### AANGELEVERDE TEKST
ECLI:NL:GHARL:2021:4510

Gerechtshof Arnhem-Leeuwarden

Datum uitspraak
11 mei 2021
Publicatiedatum
11 mei 2021
Zaaknummer
19/01517
Instantie
Gerechtshof Arnhem-Leeuwarden
Type
Uitspraak
Rechtsgebied
Bestuursrecht; Belastingrecht
Procedures
  • Hoger beroep
Vindplaatsen
  • Rechtspraak.nl
AI samenvatting door LexboostAutomatisch gegenereerd

Hoger beroep inzake leges voor omgevingsvergunning en bouwkosten

In deze zaak gaat het om een hoger beroep van belanghebbende tegen de uitspraak van de rechtbank Gelderland over de leges die in rekening zijn gebracht voor een omgevingsvergunning. De heffingsambtenaar van de gemeente Wageningen had leges opgelegd ter hoogte van € 7.389,25, gebaseerd op een raming van de bouwkosten van € 217.000. Belanghebbende betwistte deze hoogte en stelde dat de bouwkosten € 190.173,83 zouden moeten zijn. De rechtbank verklaarde het beroep ongegrond, waarna belanghebbende in hoger beroep ging. Tijdens de zitting op 7 april 2021 werd belanghebbende bijgestaan door haar echtgenoot en de heffingsambtenaar diende een verweerschrift in. Het Hof oordeelde dat de heffingsambtenaar niet voldoende had onderbouwd dat de geraamde bouwkosten correct waren en dat belanghebbende met haar berekeningen aannemelijk had gemaakt dat de bouwkosten lager waren. Het Hof concludeerde dat de leges moesten worden vastgesteld op € 6.664,25, en verklaarde het hoger beroep gegrond. De heffingsambtenaar werd veroordeeld tot vergoeding van het griffierecht en de proceskosten van belanghebbende.

Uitspraak

GERECHTSHOF ARNHEM - LEEUWARDEN

locatie Arnhem
nummer 19/01517
uitspraakdatum: 11 mei 2021
Uitspraak van de derde meervoudige belastingkamer
op het hoger beroep van
[X]te
[Z](hierna: belanghebbende)
tegen de uitspraak van de rechtbank Gelderland van 14 oktober 2019, nummer AWB 19/1606, in het geding tussen belanghebbende en
de
heffingsambtenaar van de gemeente Wageningen(hierna: de heffingsambtenaar)

1.Ontstaan en loop van het geding

1.1.
De heffingsambtenaar heeft ter zake van het in behandeling nemen van een aanvraag tot het verkrijgen van een omgevingsvergunning aan belanghebbende leges in rekening gebracht.
1.2.
Op het bezwaarschrift van belanghebbende heeft de heffingsambtenaar bij uitspraak op bezwaar het bedrag aan leges gehandhaafd.
1.3.
Belanghebbende is tegen die uitspraak in beroep gekomen bij de rechtbank Gelderland (hierna: de Rechtbank). De Rechtbank heeft het beroep ongegrond verklaard.
1.4.
Belanghebbende heeft tegen de uitspraak van de Rechtbank hoger beroep ingesteld. De heffingsambtenaar heeft een verweerschrift ingediend.

### OPDRACHT 1
Op welk bedrag stelde het Hof volgens de uitspraak over de leges de leges vast?
### OPDRACHT 2
Schrijf uit de uitspraak over de leges letterlijk over van "1.Ontstaan en loop" tot en met "beroep ongegrond verklaard.".
### OPDRACHT 3
Ga verder met de uitspraak over de leges, te beginnen na de laatste zin die er staat.

### BRONMATERIAAL
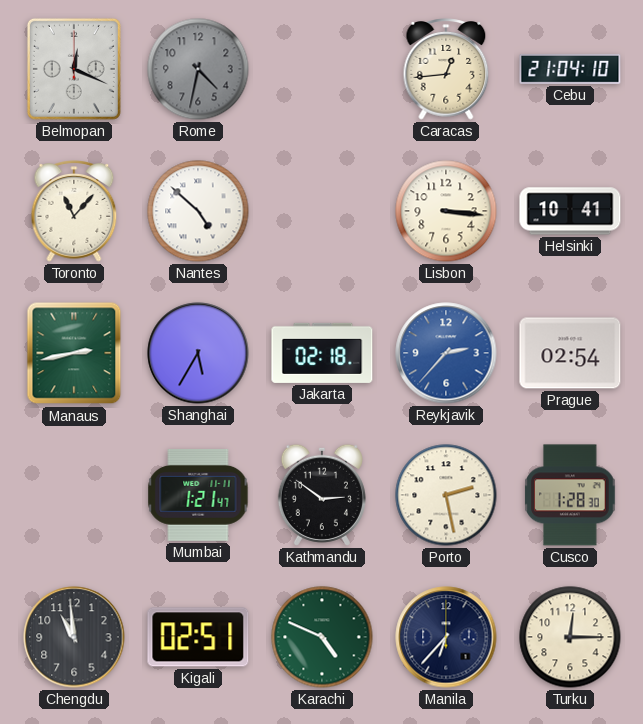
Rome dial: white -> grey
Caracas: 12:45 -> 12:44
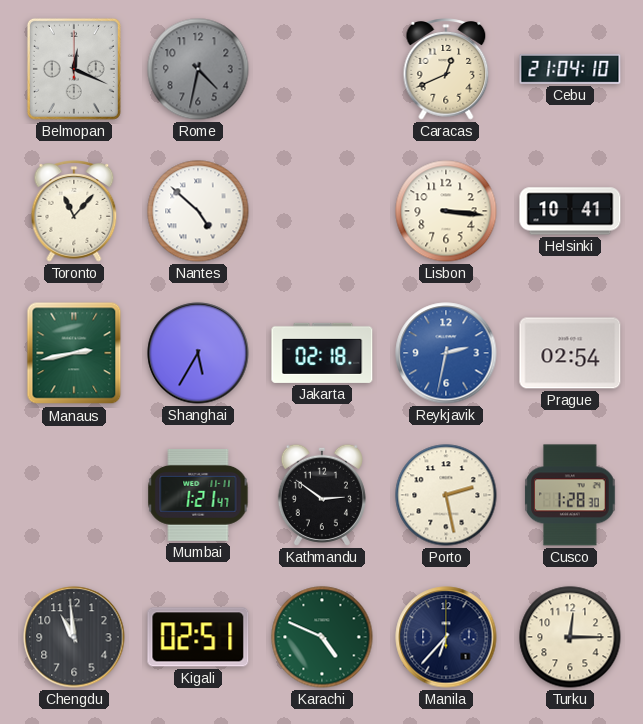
Caracas: 12:44 -> 12:41
Reykjavik: 2:37 -> 2:32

### ANTWOORD 1
Het Hof stelde de leges vast op € 6.664,25.

### ANTWOORD 2
1.Ontstaan en loop van het geding

1.1.
De heffingsambtenaar heeft ter zake van het in behandeling nemen van een aanvraag tot het verkrijgen van een omgevingsvergunning aan belanghebbende leges in rekening gebracht.
1.2.
Op het bezwaarschrift van belanghebbende heeft de heffingsambtenaar bij uitspraak op bezwaar het bedrag aan leges gehandhaafd.
1.3.
Belanghebbende is tegen die uitspraak in beroep gekomen bij de rechtbank Gelderland (hierna: de Rechtbank). De Rechtbank heeft het beroep ongegrond verklaard.

### ANTWOORD 3
1.5.
Het onderzoek ter zitting heeft plaatsgevonden op 7 april 2021 via beeldbellen. Daarbij zijn verschenen en gehoord belanghebbende, bijgestaan door haar echtgenoot [A] , alsmede namens de heffingsambtenaar [B] en [C] . Van het verhandelde ter zitting is een proces-verbaal opgemaakt, dat aan deze uitspraak is gehecht.

2.Vaststaande feiten

2.1.
Belanghebbende heeft op 18 juni 2018 een omgevingsvergunning aangevraagd voor het bouwen van een woning op het perceel [a-straat] 21 te [Z] . De bouwkosten exclusief omzetbelasting voor het omgevingsvergunningsplichtige deel van de woning zijn in de aanvraag geraamd op € 195.000.
2.2.
Bij besluit van 28 augustus 2018 is de aanvraag gehonoreerd en de omgevingsvergunning verleend.
2.3.
Bij kennisgeving van 6 september 2018 is met betrekking tot het in behandeling nemen van de aanvraag een legesbedrag van € 7.389,25 aan belanghebbende in rekening gebracht. De legesheffing heeft betrekking op de volgende diensten:
(ver)Bouwen van een bouwwerk
€ 7.169,00
Handelen in strijd met regels ruimtelijke verordening
€ 312,85
Teruggave vooroverleg conceptaanvraag
- € 92,60
€ 7.389,25
2.4.
Bij de berekening van de leges met betrekking tot de dienst (ver)bouwen van een bouwwerk is de heffingsambtenaar uitgegaan van een bedrag aan bouwkosten exclusief omzetbelasting voor het omgevingsvergunningsplichtige deel van de woning van (afgerond) € 217.000. Dit bedrag is, zo blijkt voor het eerst tijdens de bezwaarfase, gebaseerd op een inhoud van het omgevingsvergunningsplichtige deel van de woning van 620,73 m³ en bouwkosten per m³ van € 350,74. Voor deze bouwkosten is uitgegaan van gegevens van het Nederlands Bouwkosten Instituut (hierna: het NBI) betreffende woningtype P1.
2.5.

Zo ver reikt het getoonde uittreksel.